ABERGLAUBE

"Die ungeistlichen Altweiberfabeln aber weise zurück." (1. Timotheus 4, 7a)

Aberglaube bedeutet immer Übertretung des ersten Gebots: "Ich bin der Herr, dein Gott. Du sollst keine anderen Götter neben mir haben." Die Sehnsucht nach der verlorenen Heimat ist Kennzeichen des Menschen, der sich von Gott losgesagt hat. Er möchte die Grenzen der erfahrbaren Welt überspringen, sich gegen Schicksalsschläge wappnen und übernatürlichen Kräften das persönliche Glück abringen.

Deshalb finden wir die verschiedensten Formen des Aberglaubens in allen Religionen und Kulturen. Goethe sagte: "Eigentlich ergreift der Aberglaube nur falsche Mittel, um ein wahres Bedürfnis zu befriedigen." Dabei reicht Aberglaube von offensichtlichem Unsinn bis zu geheimwissenschaftlicher Erkenntnis. Das Wort "Aberglaube" lässt sich seit dem 15. Jahrhundert nachweisen und gemeint ist damit ein verkehrter Glaube: Dabei hat das Wörtchen "aber" die Bedeutung von "gegen".
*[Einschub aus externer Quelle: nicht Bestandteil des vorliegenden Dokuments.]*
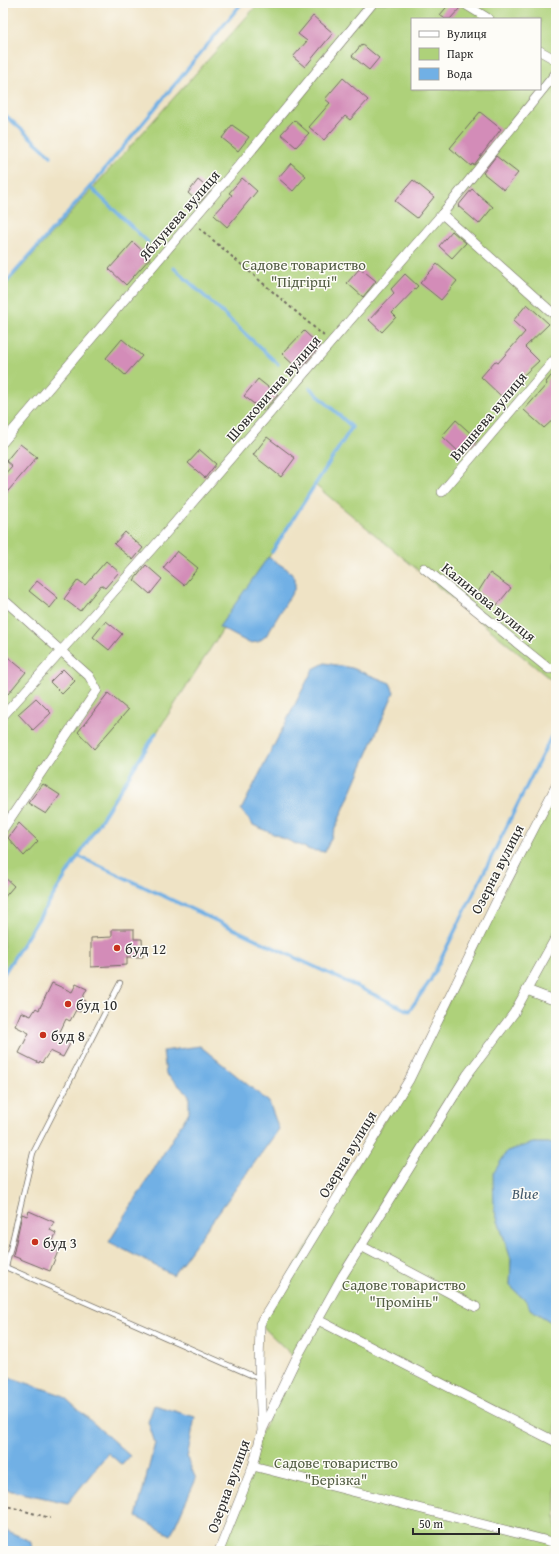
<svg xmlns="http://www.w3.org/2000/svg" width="559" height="1554" viewBox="0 0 559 1554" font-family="'Gentium Book Plus',serif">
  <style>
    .green { fill: #aed17a; stroke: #6c7e52; fill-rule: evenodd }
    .water { fill: #71b0e5; stroke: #4e6e88 }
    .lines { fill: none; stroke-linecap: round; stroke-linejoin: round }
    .stream { stroke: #71b0e5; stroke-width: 3.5 }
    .building { fill: #d38cb8 }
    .lane-casing { stroke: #706b61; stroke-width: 6 }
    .street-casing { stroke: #706b61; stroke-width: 10 }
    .path { stroke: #706b61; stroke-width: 2; stroke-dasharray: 3 3; stroke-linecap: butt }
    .lane { stroke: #fff; stroke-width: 4.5 }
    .street { stroke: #fff; stroke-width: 9 }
    .poi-dot { fill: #c8321e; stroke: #fdfcf7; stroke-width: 1.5 }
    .labels { text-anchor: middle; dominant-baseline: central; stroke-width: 3; stroke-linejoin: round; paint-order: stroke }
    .street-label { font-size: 15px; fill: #2b2b2b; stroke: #fdfcf7 }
    .park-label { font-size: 15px; fill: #525d43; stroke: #fdfcf7 }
    .poi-label { font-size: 15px; fill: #2b2b2b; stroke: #fdfcf7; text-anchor: start }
    .water-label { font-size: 16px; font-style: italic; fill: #445a6c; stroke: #fdfcf7 }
  </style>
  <rect width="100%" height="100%" fill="#fdfcf7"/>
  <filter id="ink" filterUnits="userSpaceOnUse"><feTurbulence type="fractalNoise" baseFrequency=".025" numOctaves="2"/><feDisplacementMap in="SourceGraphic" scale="8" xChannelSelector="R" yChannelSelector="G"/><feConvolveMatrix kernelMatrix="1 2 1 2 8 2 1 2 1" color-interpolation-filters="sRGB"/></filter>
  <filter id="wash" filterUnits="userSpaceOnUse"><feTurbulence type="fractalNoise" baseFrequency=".012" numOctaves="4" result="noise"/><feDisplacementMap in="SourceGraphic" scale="16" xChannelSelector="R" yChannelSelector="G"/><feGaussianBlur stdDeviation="0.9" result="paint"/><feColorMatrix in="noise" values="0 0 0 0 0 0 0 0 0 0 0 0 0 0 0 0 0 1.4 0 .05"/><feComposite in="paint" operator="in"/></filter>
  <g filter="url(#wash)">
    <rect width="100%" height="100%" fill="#efe3c5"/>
    <!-- green -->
    <g class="green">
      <path d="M259,3H556V684L315,485L3,973V288ZM412,19H540V89H412Z"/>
      <polygon points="556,786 556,1143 533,1143 494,1209 511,1259 510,1286 527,1302 530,1309 556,1325 556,1551 219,1551 262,1431 296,1359 260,1324 409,1080"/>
    </g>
    <!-- water -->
    <g class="water">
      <polygon points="268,557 287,569 295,578 295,588 266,636 258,642 249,643 219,627"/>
      <polygon points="325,663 352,668 390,683 394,692 325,852 310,850 253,825 241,810 313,669"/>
      <polygon points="200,1046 269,1102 279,1129 173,1275 109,1242 189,1112 189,1095 166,1074 163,1051"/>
      <polygon points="533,1143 556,1143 556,1325 530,1309 527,1302 510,1286 511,1259 494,1209 493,1174 507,1151"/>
      <polygon points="3,1375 62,1395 130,1456 122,1465 108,1453 68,1503 3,1489"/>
      <polygon points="154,1405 195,1417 187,1458 196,1479 171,1535 136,1517 155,1443 148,1422"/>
      <polygon points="3,1529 30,1541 34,1551 3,1551"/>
    </g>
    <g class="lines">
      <!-- stream -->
      <g class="stream">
        <polyline points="3,113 51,156"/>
        <polyline points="90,187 148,242"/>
        <polyline points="174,268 278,364"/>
        <polyline points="3,286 90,187 242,3"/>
        <polyline points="272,552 352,427 310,388"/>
        <polyline points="78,856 409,1011 430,981 556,727"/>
        <polyline points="3,975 156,733"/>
      </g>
    </g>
    <g id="blocks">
      <!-- building -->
      <g class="building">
        <polygon points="450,3 457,3 460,8 450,19 445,19 440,15"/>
        <polygon points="313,16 333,33 305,67 293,57 307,41 298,34"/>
        <polygon points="362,44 379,58 369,70 352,56"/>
        <polygon points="343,78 368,100 350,120 345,116 324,140 309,127 330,103 325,99"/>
        <polygon points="480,112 501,129 474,165 472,164 471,166 450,148"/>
        <polygon points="294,120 309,133 296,147 281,134"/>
        <polygon points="232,125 249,137 238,151 222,138"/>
        <polygon points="496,156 518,173 504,190 483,173"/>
        <polygon points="291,163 306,176 293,191 278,178"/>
        <polygon points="242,178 257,191 227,227 214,215 232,195 229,193"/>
        <polygon points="198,180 210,190 199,203 188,193"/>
        <polygon points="413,180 434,197 417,218 395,201"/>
        <polygon points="472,189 493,207 479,224 458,206"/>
        <polygon points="452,231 466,243 452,258 439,246"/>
        <polygon points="133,242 150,258 126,285 109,269"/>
        <polygon points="437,264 457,281 441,300 420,283"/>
        <polygon points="360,268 376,281 363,297 347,283"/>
        <polygon points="405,274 418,286 392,313 396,317 382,332 369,320 394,293 391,289"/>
        <polygon points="527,304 549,324 525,347 539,361 501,396 481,377 495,361 498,363 525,332 513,321"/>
        <polygon points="304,331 320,346 299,370 282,354"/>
        <polygon points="122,339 142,356 125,375 106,358"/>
        <polygon points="556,370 556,417 544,428 524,410 547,384 546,382"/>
        <polygon points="258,379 278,395 263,411 244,396"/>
        <polygon points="456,420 478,440 462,455 442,436"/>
        <polygon points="267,437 295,458 281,477 253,455"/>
        <polygon points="20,444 37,457 3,497 3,476 12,466 6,461"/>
        <polygon points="200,450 216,464 205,478 188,463"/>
        <polygon points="125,532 143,548 133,560 114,544"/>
        <polygon points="177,551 198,568 184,585 163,568"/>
        <polygon points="106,561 119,572 105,588 101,585 80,611 64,599 78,580 85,585"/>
        <polygon points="146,565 162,579 150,594 134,580"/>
        <polygon points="490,573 511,588 497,605 478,592"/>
        <polygon points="37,581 58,598 50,608 29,591"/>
        <polygon points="106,621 122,634 109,650 93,637"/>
        <polygon points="3,653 26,672 8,694 3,690"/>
        <polygon points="63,669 75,681 62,694 50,682"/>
        <polygon points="108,693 128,710 94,749 78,732"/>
        <polygon points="36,698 51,713 33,730 18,714"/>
        <polygon points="43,784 60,795 46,814 28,803"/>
        <polygon points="19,823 38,841 24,856 8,838"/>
        <polygon points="3,876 14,886 3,899"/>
        <polygon points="112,929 134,929 134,939 142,939 143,957 127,957 127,965 91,967 91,938 112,937"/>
        <polygon points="52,983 72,992 76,984 87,989 82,999 86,1001 80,1012 76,1010 70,1021 66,1019 57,1038 70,1044 63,1057 50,1051 42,1063 40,1061 39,1063 19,1053 29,1033 15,1026 21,1012 31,1016 36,1008 39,1010"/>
        <polygon points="29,1211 54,1222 50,1230 56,1233 53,1241 61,1244 50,1271 13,1256 22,1214 27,1216"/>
      </g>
    </g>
  </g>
  <g filter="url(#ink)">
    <use href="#blocks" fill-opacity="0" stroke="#706b61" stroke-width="1"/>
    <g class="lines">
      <!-- lane casing -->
      <g class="lane-casing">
        <g id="lane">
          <polyline points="3,1266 260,1379"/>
          <polyline points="6,1267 33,1153 120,983"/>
        </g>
      </g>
      <!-- street casing -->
      <g class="street-casing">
        <g id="street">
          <polyline points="463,3 489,19"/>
          <polyline points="540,51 556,60"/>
          <polyline points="442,214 556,316"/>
          <polyline points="3,442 241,163 373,3"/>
          <polyline points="442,492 556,358"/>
          <polyline points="424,568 549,669 556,668"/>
          <polyline points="3,599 89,676 97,690 3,829"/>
          <polyline points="3,716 166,533 442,214 556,73"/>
          <polyline points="527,990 556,1001"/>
          <polyline points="361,1246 476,1307"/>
          <polyline points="318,1320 556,1442"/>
          <polyline points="263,1428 296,1359 343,1275 467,1075 514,1013 556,937"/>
          <polyline points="253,1466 556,1543"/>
          <polyline points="219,1551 253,1466 262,1431 259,1366 260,1324 409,1080 499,896 556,786"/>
        </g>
      </g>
      <!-- path -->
      <g class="path">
        <polyline points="199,228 324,336"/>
        <polyline points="3,1505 50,1518"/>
      </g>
      <!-- lane -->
      <use href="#lane" class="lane"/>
      <!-- street -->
      <use href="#street" class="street"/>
    </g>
  </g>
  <!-- markers -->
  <g class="poi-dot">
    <circle cx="117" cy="948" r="4"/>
    <circle cx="68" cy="1004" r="4"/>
    <circle cx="43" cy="1035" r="4"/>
    <circle cx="35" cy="1242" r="4"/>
  </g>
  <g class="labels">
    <!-- street labels -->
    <g class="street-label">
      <text transform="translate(179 215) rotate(-49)">Яблунева вулиця</text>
      <text transform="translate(273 388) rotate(-49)">Шовковична вулиця</text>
      <text transform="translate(488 416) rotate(-50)">Вишнева вулиця</text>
      <text transform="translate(489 602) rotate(39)">Калинова вулиця</text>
      <text transform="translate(497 869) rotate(-63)">Озерна вулиця</text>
      <text transform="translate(347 1154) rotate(-59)">Озерна вулиця</text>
      <text transform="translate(228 1486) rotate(-70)">Озерна вулиця</text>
    </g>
    <!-- park labels -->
    <g class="park-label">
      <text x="304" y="264">Садове товариство<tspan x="304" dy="17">"Підгірці"</tspan></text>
      <text x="404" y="1284">Садове товариство<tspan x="404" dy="17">"Промінь"</tspan></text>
      <text x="336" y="1462">Садове товариство<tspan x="336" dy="17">"Берізка"</tspan></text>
    </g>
    <!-- poi labels -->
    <g class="poi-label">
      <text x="125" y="948">буд 12</text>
      <text x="76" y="1004">буд 10</text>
      <text x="51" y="1035">буд 8</text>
      <text x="43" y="1242">буд 3</text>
    </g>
    <!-- water labels -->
    <g class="water-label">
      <text x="525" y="1193">Blue</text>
    </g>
  </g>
  <!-- margin -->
  <rect width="559" height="1554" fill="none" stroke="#fdfcf7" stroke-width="16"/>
  <!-- legend -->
  <rect x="411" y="18" width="130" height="72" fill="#fdfcf7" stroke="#a9a8a5"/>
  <rect x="419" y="31" width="20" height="6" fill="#ffffff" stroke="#a9a8a5"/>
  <text x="447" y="38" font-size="12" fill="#2b2b2b">Вулиця</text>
  <rect x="419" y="48" width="20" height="12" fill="#aed17a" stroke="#a9a8a5"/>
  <text x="447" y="58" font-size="12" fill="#2b2b2b">Парк</text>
  <rect x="419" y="68" width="20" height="12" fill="#71b0e5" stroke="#a9a8a5"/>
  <text x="447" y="78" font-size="12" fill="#2b2b2b">Вода</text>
  <!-- scale -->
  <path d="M413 1528v6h86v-6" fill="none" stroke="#2b2b2b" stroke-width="2"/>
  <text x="419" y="1528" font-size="12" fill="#2b2b2b" stroke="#fdfcf7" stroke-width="3" paint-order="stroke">50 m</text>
</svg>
Nun ist kein Mensch im Blick auf diese Dinge neutral, Aberglaube ist keine Frage der Intelligenz; denn von Natur aus neigt jeder Mensch dazu. Paulus warnt Timotheus vor den Altweiber-Mythen, wie man es wörtlich übersetzen kann. Seinem jungen Mitarbeiter rät er dagegen: "Übe dich selbst aber in der Frömmigkeit." (1. Timotheus 4, 7b) Timotheus soll vor allem auf "den lebendigen Gott" (1. Timotheus 4, 10b) vertrauen und mit seinem Eingreifen in das Leben der Menschen rechnen. All die erdichteten sagenhaften Erzählungen, auch wenn sie mit christlichen Inhalten ausgeschmückt sind, soll Timotheus "zurückweisen". Der Glaube an Jesus braucht keine "Stützen" und schon gar keine Anleihen aus dem okkulten Bereich. Das weltumspannende
Netz der Esoterik ist die Quittung für den "Unglauben"des Menschen.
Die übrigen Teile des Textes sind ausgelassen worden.